LA PLAINE PAR JEAN ARP


LA PLAINE PAR JEAN ARP

Je me trouvais seul avec une chaise sur une plaine
qui se perdait dans un horizon vide.
La plaine était totalement asphaltée.
Rien mais alors rien du tout à part moi et la chaise se trouvaient sur elle.

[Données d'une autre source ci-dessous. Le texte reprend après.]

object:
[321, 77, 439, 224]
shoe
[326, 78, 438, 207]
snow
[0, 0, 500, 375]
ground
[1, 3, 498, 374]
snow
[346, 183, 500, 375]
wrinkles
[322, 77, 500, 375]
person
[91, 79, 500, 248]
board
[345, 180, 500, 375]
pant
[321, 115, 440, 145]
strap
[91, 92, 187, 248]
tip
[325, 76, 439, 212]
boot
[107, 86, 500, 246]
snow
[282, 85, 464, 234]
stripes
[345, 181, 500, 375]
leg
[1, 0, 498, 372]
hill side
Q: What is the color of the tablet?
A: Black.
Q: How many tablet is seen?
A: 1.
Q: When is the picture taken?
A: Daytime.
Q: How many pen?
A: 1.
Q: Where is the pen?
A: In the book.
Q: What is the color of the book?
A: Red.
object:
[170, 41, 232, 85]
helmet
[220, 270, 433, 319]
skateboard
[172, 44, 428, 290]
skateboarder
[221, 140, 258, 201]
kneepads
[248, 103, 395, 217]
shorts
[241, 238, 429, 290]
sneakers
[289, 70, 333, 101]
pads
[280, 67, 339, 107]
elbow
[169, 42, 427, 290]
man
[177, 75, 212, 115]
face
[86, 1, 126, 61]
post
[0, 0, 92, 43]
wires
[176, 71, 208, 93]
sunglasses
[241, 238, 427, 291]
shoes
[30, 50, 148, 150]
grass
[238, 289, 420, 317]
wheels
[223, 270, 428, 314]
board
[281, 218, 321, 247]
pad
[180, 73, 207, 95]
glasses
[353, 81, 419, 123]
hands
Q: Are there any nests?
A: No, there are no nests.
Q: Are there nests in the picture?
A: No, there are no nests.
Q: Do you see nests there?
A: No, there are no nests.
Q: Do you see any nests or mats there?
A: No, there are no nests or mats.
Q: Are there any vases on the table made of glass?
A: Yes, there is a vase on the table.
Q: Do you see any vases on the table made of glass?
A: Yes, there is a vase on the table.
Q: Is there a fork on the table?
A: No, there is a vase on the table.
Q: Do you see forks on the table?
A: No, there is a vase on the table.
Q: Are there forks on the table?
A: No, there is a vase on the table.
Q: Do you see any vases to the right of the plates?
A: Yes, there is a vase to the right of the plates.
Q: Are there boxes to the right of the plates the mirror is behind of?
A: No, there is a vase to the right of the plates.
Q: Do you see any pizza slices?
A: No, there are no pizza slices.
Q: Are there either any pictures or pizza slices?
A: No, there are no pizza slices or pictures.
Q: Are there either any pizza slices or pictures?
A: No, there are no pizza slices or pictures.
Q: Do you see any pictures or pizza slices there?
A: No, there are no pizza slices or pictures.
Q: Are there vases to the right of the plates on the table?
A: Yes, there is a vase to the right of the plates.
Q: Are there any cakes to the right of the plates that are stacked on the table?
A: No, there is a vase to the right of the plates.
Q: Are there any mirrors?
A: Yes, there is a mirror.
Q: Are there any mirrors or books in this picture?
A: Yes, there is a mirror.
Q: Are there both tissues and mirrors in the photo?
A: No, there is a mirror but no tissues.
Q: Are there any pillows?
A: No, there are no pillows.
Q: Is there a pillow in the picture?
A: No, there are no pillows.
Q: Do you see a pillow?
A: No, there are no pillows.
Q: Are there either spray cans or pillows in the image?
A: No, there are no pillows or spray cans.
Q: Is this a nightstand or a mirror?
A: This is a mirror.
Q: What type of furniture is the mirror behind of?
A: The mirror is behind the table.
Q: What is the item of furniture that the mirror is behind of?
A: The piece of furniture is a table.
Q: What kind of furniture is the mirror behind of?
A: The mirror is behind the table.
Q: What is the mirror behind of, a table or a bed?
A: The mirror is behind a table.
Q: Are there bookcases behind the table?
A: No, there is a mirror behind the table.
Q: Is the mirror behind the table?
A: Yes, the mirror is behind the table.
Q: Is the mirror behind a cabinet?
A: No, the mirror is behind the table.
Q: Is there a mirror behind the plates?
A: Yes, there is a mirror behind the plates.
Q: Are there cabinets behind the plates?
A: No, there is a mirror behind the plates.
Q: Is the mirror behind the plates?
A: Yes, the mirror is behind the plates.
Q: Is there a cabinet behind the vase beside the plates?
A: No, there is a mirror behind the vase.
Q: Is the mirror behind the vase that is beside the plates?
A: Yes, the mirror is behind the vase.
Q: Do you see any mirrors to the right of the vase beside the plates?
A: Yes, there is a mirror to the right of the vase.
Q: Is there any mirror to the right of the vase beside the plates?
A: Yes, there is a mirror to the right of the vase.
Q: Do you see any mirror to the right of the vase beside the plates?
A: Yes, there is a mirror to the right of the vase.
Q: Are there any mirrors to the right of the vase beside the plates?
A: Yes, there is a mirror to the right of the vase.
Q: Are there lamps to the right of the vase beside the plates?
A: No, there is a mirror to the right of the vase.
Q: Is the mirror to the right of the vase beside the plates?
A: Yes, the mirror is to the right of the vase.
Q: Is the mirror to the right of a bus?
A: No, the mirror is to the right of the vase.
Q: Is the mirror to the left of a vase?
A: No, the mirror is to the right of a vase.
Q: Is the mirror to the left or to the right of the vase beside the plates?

Le ciel était continuellement bleu.
Aucun soleil ne l´animait.
Une lumière inexplicable et raisonnable illuminait la plaine infinie.
Ce jour éternel me paraissait
artificiellement projeté depuis une autre sphère.
Je n´avais jamais sommeil jamais faim jamais soif jamais chaud jamais froid.
Comme sur cette plaine il ne se passait rien et que rien ne changeait
le temps était un fantôme absurde.
Le temps vivait encore un peu en moi
et cela principalement à cause de la chaise.
Comme j´étais occupé avec elle je ne perdis pas
entièrement le sens du passé.
De temps en temps je m´étirais devant la chaise
comme si j´avais été un cheval
et allais au trot avec elle en cercle ou bien tout droit.
Est-ce que cela marcha je le suppose
si cela marcha je n´en sais rien
car il n´y avait rien autour
grâce auquel j´aurais pu contrôler mon mouvement.
Quand j´étais assis sur la chaise je me demandais l´air triste mais pas désespéré
pourquoi l´intérieur du monde irradiait une lumière noire pareille.